Maybe Wyatt is lying after all.

There are mosquitoes beside my car. Dark clouds of them float on and around the doors and windows so that I don’t know how

I’ll get inside the car without letting them in.

As I reach for the door handle, another car passes by on the street, catching my attention, and I turn to look as the car

drives past. As I gaze toward the street, a familiar green catches my eye, visible through a small break in the trees.

My hand falls away from the car’s door handle and I find myself drifting to the end of the driveway, where visibility is better,

where I can see all the way across the street to the house on the other side.

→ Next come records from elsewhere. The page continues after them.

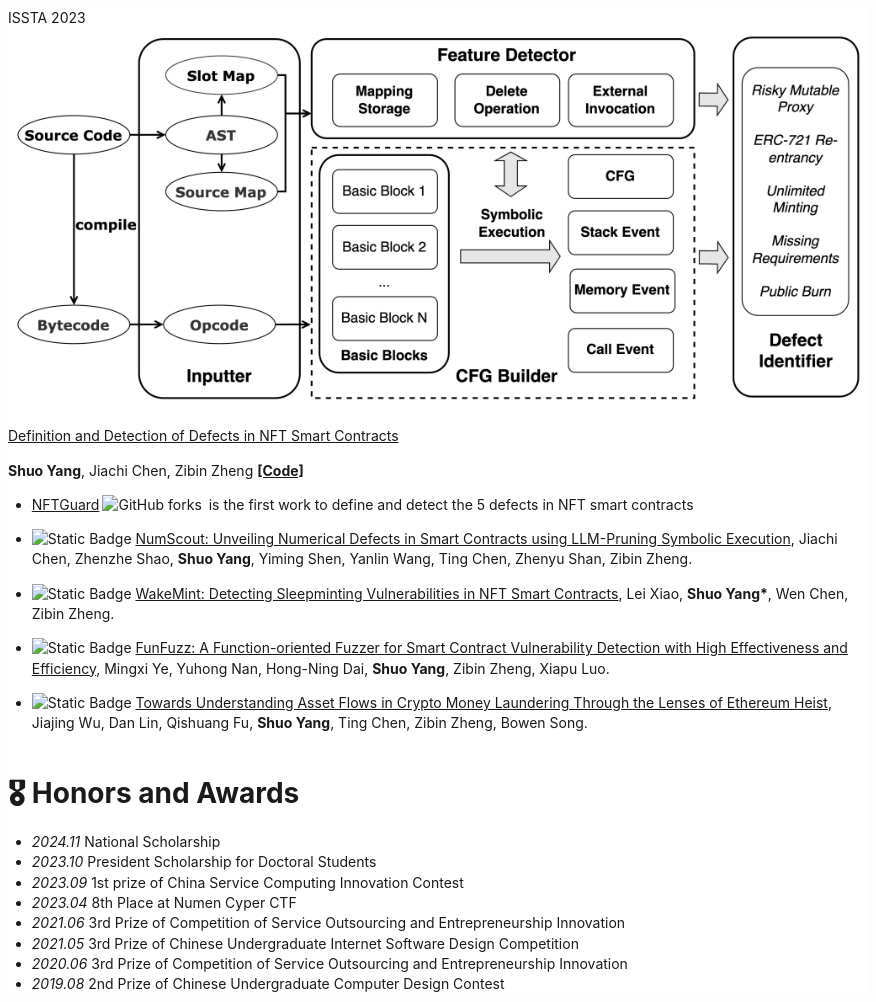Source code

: <div class='paper-box'><div class='paper-box-image'><div><div class="badge">ISSTA 2023</div><img src='images/nftguard.png' alt="sym" width="100%"></div></div>
<div class='paper-box-text' markdown="1">

[Definition and Detection of Defects in NFT Smart Contracts](https://dl.acm.org/doi/10.1145/3597926.3598063)

**Shuo Yang**, Jiachi Chen, Zibin Zheng
[**[Code]**](https://github.com/NFTDefects/nftdefects)

- [NFTGuard](https://github.com/NFTDefects/nftdefects)<img alt="GitHub forks" src="https://img.shields.io/github/stars/NFTDefects/nftdefects" style="margin: 0 3px"/> is the first work to define and detect the 5 defects in NFT smart contracts
</div>
</div>


- ![Static Badge](https://img.shields.io/badge/CCF--A%20Journal-TSE-green) [NumScout: Unveiling Numerical Defects in Smart Contracts using LLM-Pruning Symbolic Execution](https://arxiv.org/abs/2503.10041), Jiachi Chen, Zhenzhe Shao, **Shuo Yang**, Yiming Shen, Yanlin Wang, Ting Chen, Zhenyu Shan, Zibin Zheng.

- ![Static Badge](https://img.shields.io/badge/CCF--B%20Conference-SANER-yellow) [WakeMint: Detecting Sleepminting Vulnerabilities in NFT Smart Contracts](), Lei Xiao, **Shuo Yang\***, Wen Chen, Zibin Zheng. 

- ![Static Badge](https://img.shields.io/badge/CCF--A%20Journal-TOSEM-blue) [FunFuzz: A Function-oriented Fuzzer for Smart Contract Vulnerability Detection with High Effectiveness and Efficiency](https://dl.acm.org/doi/abs/10.1145/3674725), Mingxi Ye, Yuhong Nan, Hong-Ning Dai, **Shuo Yang**, Zibin Zheng, Xiapu Luo. 

- ![Static Badge](https://img.shields.io/badge/CCF--A%20Journal-TIFS-blue) [Towards Understanding Asset Flows in Crypto Money Laundering Through the Lenses of Ethereum Heist](https://ieeexplore.ieee.org/document/10371347), Jiajing Wu, Dan Lin, Qishuang Fu, **Shuo Yang**, Ting Chen, Zibin Zheng, Bowen Song. 


# 🎖 Honors and Awards
- *2024.11* National Scholarship
- *2023.10* President Scholarship for Doctoral Students
- *2023.09* 1st prize of China Service Computing Innovation Contest
- *2023.04* 8th Place at Numen Cyper CTF
- *2021.06* 3rd Prize of Competition of Service Outsourcing and Entrepreneurship Innovation
- *2021.05* 3rd Prize of Chinese Undergraduate Internet Software Design Competition
- *2020.06* 3rd Prize of Competition of Service Outsourcing and Entrepreneurship Innovation
- *2019.08* 2nd Prize of Chinese Undergraduate Computer Design Contest
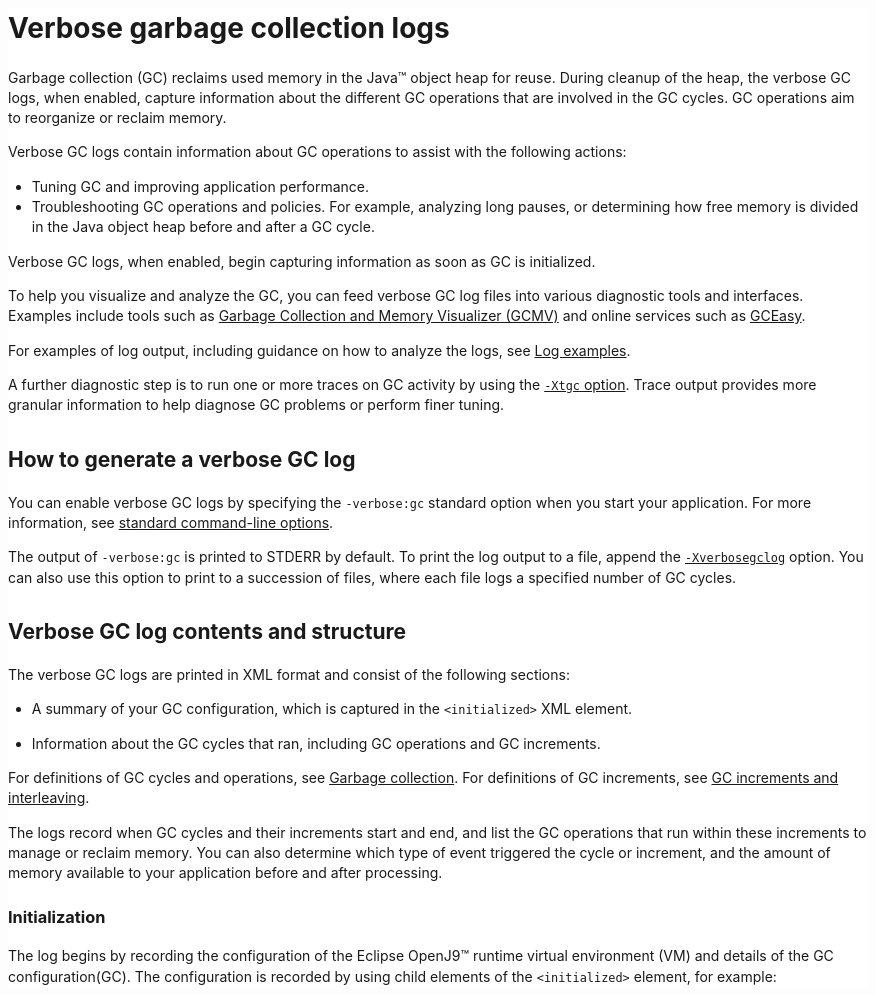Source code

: 

# Verbose garbage collection logs

Garbage collection (GC) reclaims used memory in the Java&trade; object heap for reuse. During cleanup of the heap, the verbose GC logs, when enabled, capture information about the different GC operations that are involved in the GC cycles. GC operations aim to reorganize or reclaim memory.

Verbose GC logs contain information about GC operations to assist with the following actions:  

- Tuning GC and improving application performance.
- Troubleshooting GC operations and policies. For example, analyzing long pauses, or determining how free memory is divided in the Java object heap before and after a GC cycle.  

Verbose GC logs, when enabled, begin capturing information as soon as GC is initialized.

To help you visualize and analyze the GC, you can feed verbose GC log files into various diagnostic tools and interfaces. Examples include tools such as [Garbage Collection and Memory Visualizer (GCMV)](https://marketplace.eclipse.org/content/ibm-monitoring-and-diagnostic-tools-garbage-collection-and-memory-visualizer-gcmv) and online services such as [GCEasy](https://gceasy.io).  

For examples of log output, including guidance on how to analyze the logs, see [Log examples](vgclog_examples.md).

A further diagnostic step is to run one or more traces on GC activity by using the [`-Xtgc` option](xtgc.md). Trace output provides more granular information to help diagnose GC problems or perform finer tuning.

## How to generate a verbose GC log  

You can enable verbose GC logs by specifying the `-verbose:gc` standard option when you start your application. For more information, see [standard command-line options](cmdline_general.md).

The output of `-verbose:gc` is printed to STDERR by default. To print the log output to a file, append the [`-Xverbosegclog`](xverbosegclog.md) option. You can also use this option to print to a succession of files, where each file logs a specified number of GC cycles.

## Verbose GC log contents and structure
The verbose GC logs are printed in XML format and consist of the following sections:  

- A summary of your GC configuration, which is captured in the `<initialized>` XML element.

- Information about the GC cycles that ran, including GC operations and GC increments.  

For definitions of GC cycles and operations, see [Garbage collection](gc_overview.md). For definitions of GC increments, see [GC increments and interleaving](#gc-increments-and-interleaving).

The logs record when GC cycles and their increments start and end, and list the GC operations that run within these increments to manage or reclaim memory. You can also determine which type of event triggered the cycle or increment, and the amount of memory available to your application before and after processing.  

### Initialization

The log begins by recording the configuration of the Eclipse OpenJ9&trade; runtime virtual environment (VM) and details of the GC configuration(GC). The configuration is recorded by using child elements of the `<initialized>` element, for example:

The green is sage-like compared to the green of the trees. Still, in real life, the color is more vivid than in Sam Matthew’s

Polaroids, though the house and the shed look more aged at the same time. The Welcome wreath is gone, removed from the door, and I imagine a rusty nail left in its place. The window boxes sit empty except for

weeds.

A heavy feeling fills my whole body. There is a tightness in my chest. I tune out everything else around me—the bite of mosquitoes,

the hushed, hard-to-hear sound of Detective Evans’s voice speaking to me from behind, the cool breeze blowing through the

trees and upsetting the leaves—focusing only on the shed.

The green shed.

I gravitate toward it. Without meaning to, I leave the driveway and stray into the street, where another passing car nearly hits me, and I feel Detective Evans’s hand on my elbow, pulling me back.

“Mrs. Gray? Is something wrong, Mrs. Gray?”

I can’t respond. I’m lost in thought, wondering if Kylie’s friend still lives there, wondering if it’s only a coincidence

that Daniel Clarke lives in the house across the street from the place where Kylie was last seen.